• [About this task]: Produce an exact copy of all records below.

• [Provided information]:

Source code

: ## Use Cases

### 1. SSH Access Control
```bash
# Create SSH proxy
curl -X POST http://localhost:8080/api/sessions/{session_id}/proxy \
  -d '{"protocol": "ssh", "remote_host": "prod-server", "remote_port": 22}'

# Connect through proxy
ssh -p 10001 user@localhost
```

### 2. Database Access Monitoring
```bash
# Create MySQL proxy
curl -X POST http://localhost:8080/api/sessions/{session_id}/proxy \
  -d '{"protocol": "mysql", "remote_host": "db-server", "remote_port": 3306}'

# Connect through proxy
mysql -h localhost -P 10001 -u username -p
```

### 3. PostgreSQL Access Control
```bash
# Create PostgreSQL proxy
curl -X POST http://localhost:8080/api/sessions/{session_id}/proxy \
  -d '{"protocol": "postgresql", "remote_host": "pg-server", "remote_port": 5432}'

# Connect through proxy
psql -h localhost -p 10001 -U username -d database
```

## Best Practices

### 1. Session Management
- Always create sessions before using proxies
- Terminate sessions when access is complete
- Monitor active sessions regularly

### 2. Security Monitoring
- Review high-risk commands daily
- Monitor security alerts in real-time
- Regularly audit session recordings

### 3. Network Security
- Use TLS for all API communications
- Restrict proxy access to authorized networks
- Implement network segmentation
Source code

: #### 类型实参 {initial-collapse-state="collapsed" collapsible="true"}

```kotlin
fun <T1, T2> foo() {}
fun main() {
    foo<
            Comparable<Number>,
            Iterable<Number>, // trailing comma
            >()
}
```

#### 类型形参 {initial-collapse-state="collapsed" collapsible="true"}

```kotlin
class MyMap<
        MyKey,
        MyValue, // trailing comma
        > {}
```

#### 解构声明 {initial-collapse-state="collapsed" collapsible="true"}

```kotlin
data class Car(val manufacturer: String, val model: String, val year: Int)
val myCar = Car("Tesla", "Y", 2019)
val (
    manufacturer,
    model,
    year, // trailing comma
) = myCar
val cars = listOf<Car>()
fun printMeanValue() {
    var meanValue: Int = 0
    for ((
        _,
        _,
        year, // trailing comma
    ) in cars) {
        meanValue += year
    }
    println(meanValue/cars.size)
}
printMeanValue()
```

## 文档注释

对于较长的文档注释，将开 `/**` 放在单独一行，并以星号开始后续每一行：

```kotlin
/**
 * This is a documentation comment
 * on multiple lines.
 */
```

• [Your response]:
Source code

: ## Use Cases

### 1. SSH Access Control
```bash
# Create SSH proxy
curl -X POST http://localhost:8080/api/sessions/{session_id}/proxy \
  -d '{"protocol": "ssh", "remote_host": "prod-server", "remote_port": 22}'

# Connect through proxy
ssh -p 10001 user@localhost
```

### 2. Database Access Monitoring
```bash
# Create MySQL proxy
curl -X POST http://localhost:8080/api/sessions/{session_id}/proxy \
  -d '{"protocol": "mysql", "remote_host": "db-server", "remote_port": 3306}'

# Connect through proxy
mysql -h localhost -P 10001 -u username -p
```

### 3. PostgreSQL Access Control
```bash
# Create PostgreSQL proxy
curl -X POST http://localhost:8080/api/sessions/{session_id}/proxy \
  -d '{"protocol": "postgresql", "remote_host": "pg-server", "remote_port": 5432}'

# Connect through proxy
psql -h localhost -p 10001 -U username -d database
```

## Best Practices

### 1. Session Management
- Always create sessions before using proxies
- Terminate sessions when access is complete
- Monitor active sessions regularly

### 2. Security Monitoring
- Review high-risk commands daily
- Monitor security alerts in real-time
- Regularly audit session recordings

### 3. Network Security
- Use TLS for all API communications
- Restrict proxy access to authorized networks
- Implement network segmentation
Source code

: #### 类型实参 {initial-collapse-state="collapsed" collapsible="true"}

```kotlin
fun <T1, T2> foo() {}
fun main() {
    foo<
            Comparable<Number>,
            Iterable<Number>, // trailing comma
            >()
}
```

#### 类型形参 {initial-collapse-state="collapsed" collapsible="true"}

```kotlin
class MyMap<
        MyKey,
        MyValue, // trailing comma
        > {}
```

#### 解构声明 {initial-collapse-state="collapsed" collapsible="true"}

```kotlin
data class Car(val manufacturer: String, val model: String, val year: Int)
val myCar = Car("Tesla", "Y", 2019)
val (
    manufacturer,
    model,
    year, // trailing comma
) = myCar
val cars = listOf<Car>()
fun printMeanValue() {
    var meanValue: Int = 0
    for ((
        _,
        _,
        year, // trailing comma
    ) in cars) {
        meanValue += year
    }
    println(meanValue/cars.size)
}
printMeanValue()
```

## 文档注释

对于较长的文档注释，将开 `/**` 放在单独一行，并以星号开始后续每一行：

```kotlin
/**
 * This is a documentation comment
 * on multiple lines.
 */
```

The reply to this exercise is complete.